Llevar internet a la Estación Espacial Internacional ha sido uno de los mayores retos de las telecomunicaciones modernas. Allí arriba no hay cables, ni antenas de telefonía, ni infraestructuras fijas como las que usamos a diario en la Tierra. Entonces, ¿cómo se ha conseguido?
Para entender la tecnología detrás de esta hazaña, primero hay que hablar de física. La ISS se mueve a unos 400 kilómetros de altitud y lo hace a una velocidad cercana a los 28.000 km/h, lo que descarta por completo cualquier tipo de conexión directa y permanente con una única estación terrestre. Para lograrlo, hay que recurrir a lo que la NASA denomina como Red de Espacio Próximo.

Red de Espacio Próximo
Esta es una Red muy específica creada para este uso, y funciona mediante una constelación de satélites TDRS, situados en órbita geoestacionaria a más de 35.000 kilómetros de altura. Este es el acrónimo de Tracking and Data Relay Satellite, que en español se traduce como Satélite de Seguimiento y Retransmisión de Datos.
Lo que hacen estos satélites es permanecer alineados con un punto concreto del planeta y así ser los intermediarios entre la estación espacial y la Tierra.
¿Cómo llega la señal?
La estación dispone de antenas de alta ganancia que siguen de forma continua a los satélites TDRS disponibles en cada momento. Cuando un astronauta envía un mensaje, participa en una videollamada o transmite datos científicos, la señal no baja directamente al suelo. Primero “sube” hasta uno de estos satélites, que se encarga de recogerla y reenviarla casi de inmediato.

El siguiente paso lleva la información hasta una estación terrestre. El principal punto de recepción está en White Sands, Nuevo México. Desde allí, los datos ya viajan por redes convencionales hasta los centros de control de la NASA, y desde ese punto se integran con el resto de internet.
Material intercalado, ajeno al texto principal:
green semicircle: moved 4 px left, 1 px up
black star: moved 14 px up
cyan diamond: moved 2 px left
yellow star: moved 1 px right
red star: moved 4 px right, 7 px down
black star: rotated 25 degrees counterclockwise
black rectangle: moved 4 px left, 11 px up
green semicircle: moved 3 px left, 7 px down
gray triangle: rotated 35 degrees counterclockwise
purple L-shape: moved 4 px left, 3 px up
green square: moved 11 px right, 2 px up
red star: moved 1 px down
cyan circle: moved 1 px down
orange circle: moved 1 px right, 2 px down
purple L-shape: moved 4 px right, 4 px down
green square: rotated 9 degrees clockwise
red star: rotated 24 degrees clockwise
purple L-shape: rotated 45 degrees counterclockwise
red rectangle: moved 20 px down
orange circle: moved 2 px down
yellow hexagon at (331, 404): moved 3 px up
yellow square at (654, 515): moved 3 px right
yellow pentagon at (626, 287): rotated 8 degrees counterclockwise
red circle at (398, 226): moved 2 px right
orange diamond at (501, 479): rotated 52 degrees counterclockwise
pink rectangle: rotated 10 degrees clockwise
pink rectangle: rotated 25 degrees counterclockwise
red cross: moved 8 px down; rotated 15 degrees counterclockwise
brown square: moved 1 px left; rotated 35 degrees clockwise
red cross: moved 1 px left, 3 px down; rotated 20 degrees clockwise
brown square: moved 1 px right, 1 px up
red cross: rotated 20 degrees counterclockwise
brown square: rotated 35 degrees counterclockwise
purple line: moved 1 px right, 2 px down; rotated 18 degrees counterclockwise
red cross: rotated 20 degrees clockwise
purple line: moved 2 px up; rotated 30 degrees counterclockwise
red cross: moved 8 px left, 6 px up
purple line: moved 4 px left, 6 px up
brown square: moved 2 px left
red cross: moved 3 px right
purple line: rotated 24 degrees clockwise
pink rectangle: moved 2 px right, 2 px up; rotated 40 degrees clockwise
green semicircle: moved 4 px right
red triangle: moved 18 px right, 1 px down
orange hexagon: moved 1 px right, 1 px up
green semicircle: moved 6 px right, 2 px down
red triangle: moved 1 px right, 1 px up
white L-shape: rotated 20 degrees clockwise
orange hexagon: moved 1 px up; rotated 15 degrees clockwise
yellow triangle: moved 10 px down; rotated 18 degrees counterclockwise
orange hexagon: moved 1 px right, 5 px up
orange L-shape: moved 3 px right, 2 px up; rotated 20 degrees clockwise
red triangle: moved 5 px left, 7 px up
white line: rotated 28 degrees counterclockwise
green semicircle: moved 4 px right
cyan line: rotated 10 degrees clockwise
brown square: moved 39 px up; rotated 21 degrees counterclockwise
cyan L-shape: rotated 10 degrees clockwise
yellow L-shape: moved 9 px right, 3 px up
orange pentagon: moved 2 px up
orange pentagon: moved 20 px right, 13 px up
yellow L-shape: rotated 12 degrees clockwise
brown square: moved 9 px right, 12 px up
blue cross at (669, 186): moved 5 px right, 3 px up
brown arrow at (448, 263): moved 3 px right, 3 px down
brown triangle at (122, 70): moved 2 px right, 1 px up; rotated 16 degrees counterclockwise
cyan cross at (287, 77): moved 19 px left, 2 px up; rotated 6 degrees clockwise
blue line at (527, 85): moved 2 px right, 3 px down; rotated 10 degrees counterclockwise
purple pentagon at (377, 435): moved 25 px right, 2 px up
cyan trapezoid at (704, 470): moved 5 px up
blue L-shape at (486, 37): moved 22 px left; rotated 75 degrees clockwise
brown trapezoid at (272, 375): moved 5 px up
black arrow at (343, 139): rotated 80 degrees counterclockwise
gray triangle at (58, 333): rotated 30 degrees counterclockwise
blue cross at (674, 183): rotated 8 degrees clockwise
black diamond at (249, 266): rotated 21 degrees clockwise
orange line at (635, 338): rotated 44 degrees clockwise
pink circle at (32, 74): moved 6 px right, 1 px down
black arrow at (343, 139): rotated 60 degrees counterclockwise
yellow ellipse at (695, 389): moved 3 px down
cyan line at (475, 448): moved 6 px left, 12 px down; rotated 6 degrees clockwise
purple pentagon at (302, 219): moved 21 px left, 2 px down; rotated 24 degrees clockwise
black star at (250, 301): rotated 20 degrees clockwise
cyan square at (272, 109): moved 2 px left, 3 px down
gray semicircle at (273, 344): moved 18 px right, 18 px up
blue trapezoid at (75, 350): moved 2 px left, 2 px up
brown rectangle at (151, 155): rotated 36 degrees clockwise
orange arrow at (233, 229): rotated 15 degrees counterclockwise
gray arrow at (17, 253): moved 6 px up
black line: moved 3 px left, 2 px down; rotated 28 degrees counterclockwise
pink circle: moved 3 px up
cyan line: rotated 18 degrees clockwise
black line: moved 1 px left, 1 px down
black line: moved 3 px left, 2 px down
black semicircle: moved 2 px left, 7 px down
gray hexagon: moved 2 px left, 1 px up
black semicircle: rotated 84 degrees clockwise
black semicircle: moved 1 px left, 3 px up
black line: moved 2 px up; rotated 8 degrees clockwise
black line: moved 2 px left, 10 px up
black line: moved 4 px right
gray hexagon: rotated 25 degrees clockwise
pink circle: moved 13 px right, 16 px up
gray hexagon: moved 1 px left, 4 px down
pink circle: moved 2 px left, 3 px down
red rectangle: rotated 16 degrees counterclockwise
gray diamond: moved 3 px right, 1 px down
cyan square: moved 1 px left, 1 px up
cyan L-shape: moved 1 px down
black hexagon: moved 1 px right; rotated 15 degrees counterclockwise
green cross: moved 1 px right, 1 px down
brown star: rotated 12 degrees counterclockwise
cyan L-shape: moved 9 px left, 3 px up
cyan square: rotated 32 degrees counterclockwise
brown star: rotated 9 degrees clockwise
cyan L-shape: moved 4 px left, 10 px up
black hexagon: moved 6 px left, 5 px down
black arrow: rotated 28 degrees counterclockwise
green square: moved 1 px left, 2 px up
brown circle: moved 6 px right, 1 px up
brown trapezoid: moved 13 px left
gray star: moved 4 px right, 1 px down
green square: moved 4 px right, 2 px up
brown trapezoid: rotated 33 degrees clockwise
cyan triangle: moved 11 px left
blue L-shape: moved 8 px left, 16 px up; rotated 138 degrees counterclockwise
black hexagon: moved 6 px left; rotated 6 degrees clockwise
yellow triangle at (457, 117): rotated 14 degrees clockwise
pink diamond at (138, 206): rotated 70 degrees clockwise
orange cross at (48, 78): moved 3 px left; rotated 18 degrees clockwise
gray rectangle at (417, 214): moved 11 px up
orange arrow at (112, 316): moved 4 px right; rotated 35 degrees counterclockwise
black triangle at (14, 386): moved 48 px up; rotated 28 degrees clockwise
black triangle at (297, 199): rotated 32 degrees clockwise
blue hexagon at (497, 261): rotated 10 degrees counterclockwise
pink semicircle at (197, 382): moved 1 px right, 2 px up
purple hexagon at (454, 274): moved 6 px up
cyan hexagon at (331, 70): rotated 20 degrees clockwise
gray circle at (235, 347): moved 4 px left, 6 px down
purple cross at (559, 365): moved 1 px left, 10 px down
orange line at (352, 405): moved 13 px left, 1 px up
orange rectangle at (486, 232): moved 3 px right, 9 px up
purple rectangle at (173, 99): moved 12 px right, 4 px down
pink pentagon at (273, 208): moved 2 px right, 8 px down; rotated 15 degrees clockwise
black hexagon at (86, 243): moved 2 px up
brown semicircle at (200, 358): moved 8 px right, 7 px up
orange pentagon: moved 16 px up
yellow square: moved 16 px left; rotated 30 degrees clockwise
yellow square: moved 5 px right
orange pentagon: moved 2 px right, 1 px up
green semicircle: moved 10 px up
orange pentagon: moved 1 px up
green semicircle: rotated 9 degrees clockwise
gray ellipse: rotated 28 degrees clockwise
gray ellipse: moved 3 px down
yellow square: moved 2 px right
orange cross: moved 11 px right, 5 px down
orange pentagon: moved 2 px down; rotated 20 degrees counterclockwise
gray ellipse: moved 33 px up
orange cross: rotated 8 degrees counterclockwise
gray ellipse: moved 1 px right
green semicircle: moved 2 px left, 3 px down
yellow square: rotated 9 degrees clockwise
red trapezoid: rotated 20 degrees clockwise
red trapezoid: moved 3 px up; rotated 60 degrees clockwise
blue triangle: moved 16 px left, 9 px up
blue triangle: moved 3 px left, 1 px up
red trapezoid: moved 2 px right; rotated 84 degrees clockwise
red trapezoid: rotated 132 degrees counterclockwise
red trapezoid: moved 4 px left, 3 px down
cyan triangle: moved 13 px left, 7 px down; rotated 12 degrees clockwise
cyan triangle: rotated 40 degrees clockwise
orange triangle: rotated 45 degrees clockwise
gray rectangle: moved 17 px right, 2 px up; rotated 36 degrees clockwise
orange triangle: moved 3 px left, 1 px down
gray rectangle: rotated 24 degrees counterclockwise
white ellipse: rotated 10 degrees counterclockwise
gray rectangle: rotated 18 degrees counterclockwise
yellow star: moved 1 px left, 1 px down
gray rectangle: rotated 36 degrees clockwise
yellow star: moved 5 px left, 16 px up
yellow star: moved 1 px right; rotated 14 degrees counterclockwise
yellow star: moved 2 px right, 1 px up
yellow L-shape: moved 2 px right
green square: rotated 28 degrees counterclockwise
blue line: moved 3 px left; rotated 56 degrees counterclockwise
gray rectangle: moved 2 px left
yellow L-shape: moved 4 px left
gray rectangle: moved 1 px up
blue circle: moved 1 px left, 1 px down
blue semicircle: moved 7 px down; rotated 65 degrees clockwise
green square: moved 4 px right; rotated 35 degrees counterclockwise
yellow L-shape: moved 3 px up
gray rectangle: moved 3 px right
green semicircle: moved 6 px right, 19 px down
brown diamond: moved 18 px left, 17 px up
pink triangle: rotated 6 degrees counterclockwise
Durante las primeras etapas de la ISS, el ancho de banda era muy limitado y se reservaba casi en exclusiva para comunicaciones técnicas esenciales. Pero, como sucede con nuestras propias conexiones, con el tiempo, el sistema se ha ido modernizando y hoy la estación es capaz de alcanzar velocidades de hasta 600 Mbps de descarga, una cifra sorprendente para una plataforma que da vueltas a la Tierra cada 90 minutos.
Evidentemente, n van a poder alcanzar las mismas velocidades de las que disfrutamos nosotros en tierra, pero ya es más de lo que cabría esperar hace unos años.
Una conexión al servicio de la misión
Eso sí, esta conexión no se usa para lo mismo que nosotros. aunque sí que se guarda cierto ancho de banda para un uso personal, la prioridad absoluta es el control de la misión. Es decir, la telemetría, los experimentos científicos y los sistemas críticos que mantienen la estación operativa.
El margen restante sí que se emplea para que los astronautas puedan hablar con sus familias, acceder a redes sociales o incluso ver contenido multimedia. en estos casos, la navegación se realiza a través de equipos situados en la Tierra, y los astronautas trabajan con una especie de escritorio remoto que evita cualquier riesgo de infección o fallo en los sistemas de a bordo.